The iron oxide anodes of the present invention have been found to possess sufficient electrical conductivity at the operation temperature of the cell, and the conductivity remains stable during operation of the cell. For example, at a temperature of 900° C., the electrical conductivity of the iron oxide anode material is preferably greater than about 0.25 S/cm, for example, greater than about 0.5 S/cm. When the iron oxide material is used as a coating on the anode, an electrical conductivity of at least 1 S/cm may be particularly preferred.
In accordance with an embodiment of the present invention, during operation of the metal production cell, current density through the anodes is controlled. Current densities of from 0.1 to 6 Amp/cm2 are preferred, more preferably from 0.25 to 2.5 Amp/cm2.
The following examples describe press sintering, fuse casting and castable processes for making iron oxide anode materials in accordance with embodiments of the present invention.
In the press sintering process, the iron oxide mixture may be ground, for example, in a ball mill to an average particle size of less than 10 microns. The fine iron oxide particles may be blended with a polymeric binder/plasticizer and water to make a slurry. About 0.1-10 parts by weight of an organic polymeric binder may be added to 100 parts by weight of the iron oxide particles. Some suitable binders include polyvinyl alcohol, acrylic polymers, polyglycols, polyvinyl acetate, polyisobutylene, polycarbonates, polystyrene, polyacrylates, and mixtures and copolymers thereof. Preferably, about 0.8-3 parts by weight of the binder are added to 100 parts by weight of the iron oxide. The mixture of iron oxide and binder may optionally be spray dried by forming a slurry containing, e.g., about 60 weight percent solids and about 40 weight percent water. Spray drying of the slurry may produce dry agglomerates of the iron oxide and binders. The iron oxide and binder mixture may be pressed, for example, at 5,000 to 40,000 psi, into anode shapes. A pressure of about 30,000 psi is particularly suitable for many applications. The pressed shapes may be sintered in an oxygen-containing atmosphere such as air, or in argon/oxygen, nitrogen/oxygen, H2/H2O or CO/CO2 gas mixtures, as well as nitrogen. Sintering temperatures of about 1,000-1,400° C. may be suitable. For example, the furnace may be operated at about 1,250-1,350° C. for 2-4 hours. The sintering process burns out any polymeric binder from the anode shapes.

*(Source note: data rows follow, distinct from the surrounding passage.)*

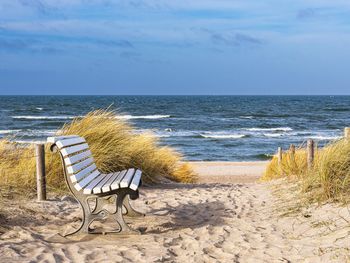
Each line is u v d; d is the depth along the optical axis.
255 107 102.44
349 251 4.89
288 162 11.68
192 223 6.84
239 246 5.58
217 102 140.25
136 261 5.02
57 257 5.07
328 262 4.75
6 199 7.35
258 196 9.04
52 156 8.86
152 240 5.86
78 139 6.83
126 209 7.17
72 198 8.11
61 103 117.88
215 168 22.77
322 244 5.34
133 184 5.84
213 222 6.86
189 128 50.94
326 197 7.01
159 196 8.96
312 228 6.03
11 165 8.72
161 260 5.04
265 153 32.56
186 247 5.60
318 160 8.19
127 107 97.81
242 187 10.56
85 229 6.04
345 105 115.12
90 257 5.12
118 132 10.38
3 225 6.18
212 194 9.30
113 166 9.74
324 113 78.88
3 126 46.81
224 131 47.69
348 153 7.20
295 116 70.81
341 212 6.26
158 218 7.11
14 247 5.32
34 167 8.59
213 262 5.01
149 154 11.20
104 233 6.07
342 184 6.93
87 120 10.29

In the fuse casting process, anodes may be made by melting iron oxide raw materials such as ores in accordance with standard fuse casting techniques, and then pouring the melted material into fixed molds. Heat is extracted from the molds, resulting in a solid anode shape.

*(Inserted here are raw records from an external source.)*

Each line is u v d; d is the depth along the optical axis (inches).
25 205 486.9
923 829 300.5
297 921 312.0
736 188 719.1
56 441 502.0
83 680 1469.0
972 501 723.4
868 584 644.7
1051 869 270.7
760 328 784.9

In the castable process, the anodes may be produced from iron oxide aggregate or powder mixed with bonding agents. The bonding agent may comprise, e.g., a 3 weight percent addition of activated alumina. Other organic and inorganic bonding phases may be used, such as cements or combinations of other rehydratable inorganics and as well as organic binders. Water and organic dispersants may be added to the dry mix to obtain a mixture with flow properties characteristic of vibratable refractory castables. The material is then added to molds and vibrated to compact the mixture. The mixtures are allowed to cure at room temperature to solidify the part. Alternately, the mold and mixture may be heated to elevated temperatures of 60-95° C. to further accelerate the curing process. Once cured, the cast material is removed from the mold and sintered in a similar manner as described in Example 1.
Iron oxide anodes were prepared comprising Fe3O4, Fe2O3, FeO or combinations thereof in accordance with the procedures described above having diameters of about 2 to 3.5 inch and lengths of about 6 to 9 inches. The anodes were evaluated in a Hall-Heroult test cell similar to that schematically illustrated in
Table 1 lists anode compositions, cell operating temperatures, run times and impurity levels of Fe, Ni, Cu, Zn, Mg, Ca and Ti in the produced aluminum from each cell.
5 wt % glass
Fe (wt %)
Ni (wt %)
Cu (wt %)
Zn (wt %)
Mg (wt %)
Ca (wt %)
Ti (wt %)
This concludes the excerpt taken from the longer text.